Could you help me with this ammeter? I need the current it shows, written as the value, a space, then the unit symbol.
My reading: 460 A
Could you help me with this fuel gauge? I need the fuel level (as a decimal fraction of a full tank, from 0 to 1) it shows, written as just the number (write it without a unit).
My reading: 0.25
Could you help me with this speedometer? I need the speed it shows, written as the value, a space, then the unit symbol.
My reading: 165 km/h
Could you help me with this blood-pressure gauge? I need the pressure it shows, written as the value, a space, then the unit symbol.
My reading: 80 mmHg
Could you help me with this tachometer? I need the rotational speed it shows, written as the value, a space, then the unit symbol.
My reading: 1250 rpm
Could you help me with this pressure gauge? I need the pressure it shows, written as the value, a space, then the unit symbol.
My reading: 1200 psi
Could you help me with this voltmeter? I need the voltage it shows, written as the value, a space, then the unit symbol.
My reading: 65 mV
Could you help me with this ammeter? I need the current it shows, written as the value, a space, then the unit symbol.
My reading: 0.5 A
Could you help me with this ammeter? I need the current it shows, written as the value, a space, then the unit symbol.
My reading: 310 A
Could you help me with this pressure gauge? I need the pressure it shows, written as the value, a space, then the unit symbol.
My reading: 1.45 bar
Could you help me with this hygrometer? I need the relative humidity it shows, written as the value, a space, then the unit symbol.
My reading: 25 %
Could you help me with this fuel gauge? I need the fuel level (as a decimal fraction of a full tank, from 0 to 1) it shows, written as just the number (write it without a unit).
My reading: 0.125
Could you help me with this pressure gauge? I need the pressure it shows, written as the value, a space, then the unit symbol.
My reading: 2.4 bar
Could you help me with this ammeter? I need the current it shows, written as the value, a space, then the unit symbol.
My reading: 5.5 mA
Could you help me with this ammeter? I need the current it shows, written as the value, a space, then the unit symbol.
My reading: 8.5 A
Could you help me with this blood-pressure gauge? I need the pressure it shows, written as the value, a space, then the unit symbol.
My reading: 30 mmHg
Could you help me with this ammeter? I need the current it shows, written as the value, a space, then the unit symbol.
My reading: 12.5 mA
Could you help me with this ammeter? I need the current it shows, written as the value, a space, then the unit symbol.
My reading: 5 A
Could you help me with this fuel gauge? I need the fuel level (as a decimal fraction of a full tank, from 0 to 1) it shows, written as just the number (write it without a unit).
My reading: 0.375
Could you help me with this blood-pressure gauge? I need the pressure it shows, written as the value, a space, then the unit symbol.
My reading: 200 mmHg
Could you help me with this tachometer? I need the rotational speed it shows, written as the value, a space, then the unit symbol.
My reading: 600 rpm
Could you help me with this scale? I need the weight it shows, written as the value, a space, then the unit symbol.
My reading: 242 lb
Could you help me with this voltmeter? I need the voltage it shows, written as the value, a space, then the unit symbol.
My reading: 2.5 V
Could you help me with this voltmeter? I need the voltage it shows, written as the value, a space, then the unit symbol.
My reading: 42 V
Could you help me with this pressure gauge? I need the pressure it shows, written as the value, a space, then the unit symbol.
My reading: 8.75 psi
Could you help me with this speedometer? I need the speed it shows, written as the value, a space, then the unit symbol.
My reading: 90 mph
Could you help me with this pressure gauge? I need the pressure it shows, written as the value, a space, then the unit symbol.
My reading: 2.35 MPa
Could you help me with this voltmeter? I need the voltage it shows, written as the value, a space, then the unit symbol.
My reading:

# [WORK REQUIRED]
Rewrite the listing above, putting "Gauge value" wherever "My reading" appears and keeping every other part the same.

# [PROBLEM SOLUTION]
Could you help me with this ammeter? I need the current it shows, written as the value, a space, then the unit symbol.
Gauge value: 460 A
Could you help me with this fuel gauge? I need the fuel level (as a decimal fraction of a full tank, from 0 to 1) it shows, written as just the number (write it without a unit).
Gauge value: 0.25
Could you help me with this speedometer? I need the speed it shows, written as the value, a space, then the unit symbol.
Gauge value: 165 km/h
Could you help me with this blood-pressure gauge? I need the pressure it shows, written as the value, a space, then the unit symbol.
Gauge value: 80 mmHg
Could you help me with this tachometer? I need the rotational speed it shows, written as the value, a space, then the unit symbol.
Gauge value: 1250 rpm
Could you help me with this pressure gauge? I need the pressure it shows, written as the value, a space, then the unit symbol.
Gauge value: 1200 psi
Could you help me with this voltmeter? I need the voltage it shows, written as the value, a space, then the unit symbol.
Gauge value: 65 mV
Could you help me with this ammeter? I need the current it shows, written as the value, a space, then the unit symbol.
Gauge value: 0.5 A
Could you help me with this ammeter? I need the current it shows, written as the value, a space, then the unit symbol.
Gauge value: 310 A
Could you help me with this pressure gauge? I need the pressure it shows, written as the value, a space, then the unit symbol.
Gauge value: 1.45 bar
Could you help me with this hygrometer? I need the relative humidity it shows, written as the value, a space, then the unit symbol.
Gauge value: 25 %
Could you help me with this fuel gauge? I need the fuel level (as a decimal fraction of a full tank, from 0 to 1) it shows, written as just the number (write it without a unit).
Gauge value: 0.125
Could you help me with this pressure gauge? I need the pressure it shows, written as the value, a space, then the unit symbol.
Gauge value: 2.4 bar
Could you help me with this ammeter? I need the current it shows, written as the value, a space, then the unit symbol.
Gauge value: 5.5 mA
Could you help me with this ammeter? I need the current it shows, written as the value, a space, then the unit symbol.
Gauge value: 8.5 A
Could you help me with this blood-pressure gauge? I need the pressure it shows, written as the value, a space, then the unit symbol.
Gauge value: 30 mmHg
Could you help me with this ammeter? I need the current it shows, written as the value, a space, then the unit symbol.
Gauge value: 12.5 mA
Could you help me with this ammeter? I need the current it shows, written as the value, a space, then the unit symbol.
Gauge value: 5 A
Could you help me with this fuel gauge? I need the fuel level (as a decimal fraction of a full tank, from 0 to 1) it shows, written as just the number (write it without a unit).
Gauge value: 0.375
Could you help me with this blood-pressure gauge? I need the pressure it shows, written as the value, a space, then the unit symbol.
Gauge value: 200 mmHg
Could you help me with this tachometer? I need the rotational speed it shows, written as the value, a space, then the unit symbol.
Gauge value: 600 rpm
Could you help me with this scale? I need the weight it shows, written as the value, a space, then the unit symbol.
Gauge value: 242 lb
Could you help me with this voltmeter? I need the voltage it shows, written as the value, a space, then the unit symbol.
Gauge value: 2.5 V
Could you help me with this voltmeter? I need the voltage it shows, written as the value, a space, then the unit symbol.
Gauge value: 42 V
Could you help me with this pressure gauge? I need the pressure it shows, written as the value, a space, then the unit symbol.
Gauge value: 8.75 psi
Could you help me with this speedometer? I need the speed it shows, written as the value, a space, then the unit symbol.
Gauge value: 90 mph
Could you help me with this pressure gauge? I need the pressure it shows, written as the value, a space, then the unit symbol.
Gauge value: 2.35 MPa
Could you help me with this voltmeter? I need the voltage it shows, written as the value, a space, then the unit symbol.
Gauge value:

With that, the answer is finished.